49er wrote:I know I posted about this near the beginning of the thread but it bears repeating in light of the recent posts:
I wanted to chime as someone who is more noise sensitive than the average person and has been that way for as long as I can remember. By the way, noises that don't bother alot of people feel like an assault to me. Just saying.
Anyway, in my opinion, this is not about someone who complains about the cpap noise being a drama queen, having the wrong attitude, or any other negative connotation this board like to attach to people in this situation. It is about making sure that everyone's needs get met so that the partner gets what is needed for successful pap therapy and that the spouse's health does not deteriorate from lack of sleep which can result in impaired functioning and things like high blood pressure, diabetes, etc. I mean, the spouse adjusting to the partner's cpap can't be the supportive partner that you demand if she/she is always tired, right?
Again, I am just very disappointed that everyone assumes that because they don't experience something, if someone else has a different experience, that they are making it up and thus have a bad attitude and don't give a damm about their partner. That seems very harsh and and unfair to me.
I am stepping down from my soapbox.
49er
I appreciate this and I enthusiastically agree. I can totally understand why people get triggered - it's hard enough to figure out you have SDB and get it treated and get the treatment to work without someone else being bothered by what is saving your life.
HOWEVER, another way to look at it is: Sleep is critical to health & well-being. SDB destroys sleep.

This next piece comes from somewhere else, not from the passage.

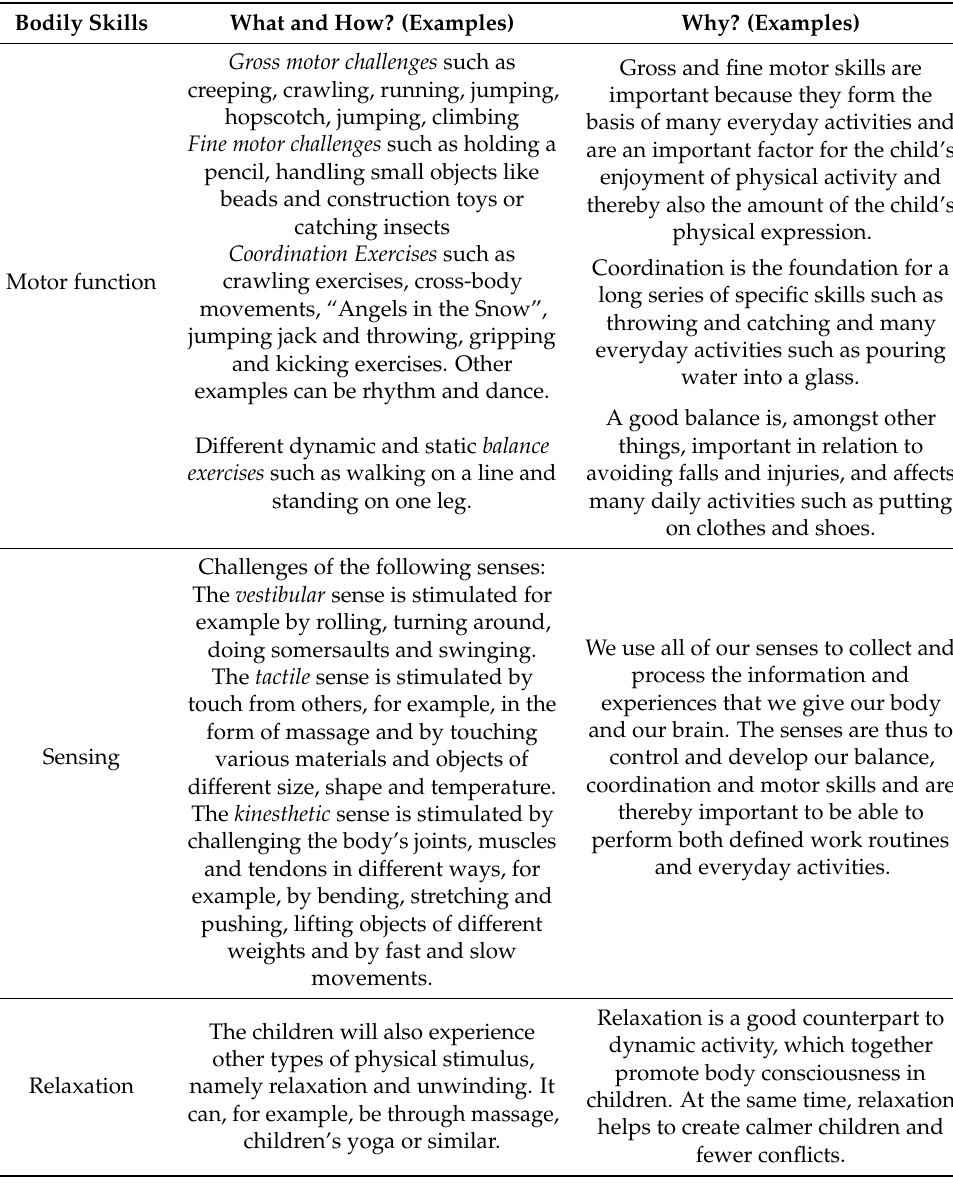
Table 1. At least four days a week, and preferably five, a minimum of 45 minutes adult-initiated and adult-led activities must be carried out, where all children participate. During the week, the following bodily skills must be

The SDB sufferer is using CPAP, despite all the annoyances, so they can sleep better. If the CPAP makes their partner sleep poorly, then the same thing is being lost on the other side of the bed. If sleep is important, it is important for both partners. Being woken up by noise is not as bad as being woken up by not breathing, but it still has a huge impact on sleep and all the things affected by SDB. Think about how the husband's sleep is affected by a new baby waking up during the night, even if the wife is the one to feed it and put it back to sleep. Or look at something as simple as the episode of Seinfeld where Elaine gets trashed because a neighbor's dog barks through the night.

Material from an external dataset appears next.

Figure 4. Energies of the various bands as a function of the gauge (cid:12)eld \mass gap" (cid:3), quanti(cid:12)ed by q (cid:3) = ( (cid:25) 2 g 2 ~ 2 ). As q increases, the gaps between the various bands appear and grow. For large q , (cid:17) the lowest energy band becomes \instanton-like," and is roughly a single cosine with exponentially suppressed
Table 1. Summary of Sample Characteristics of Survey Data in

If CPAP was somehow powered by an arm with a boxing glove that hit your partner in the head every hour, would you mock the partner for wanting to find a better solution, or call them selfish? Of course note, and for some people, loud noises are just as bad. It's not about trying to stop someone from getting treated, it's about finding ways to ensure the treatment for one partner's sleep problems doesn't create sleep problems for the other. As long as the non-SDB partner understands how critical the treatment is, i can't see it as anything but healthy for them not to want to have their sleep ruined by it.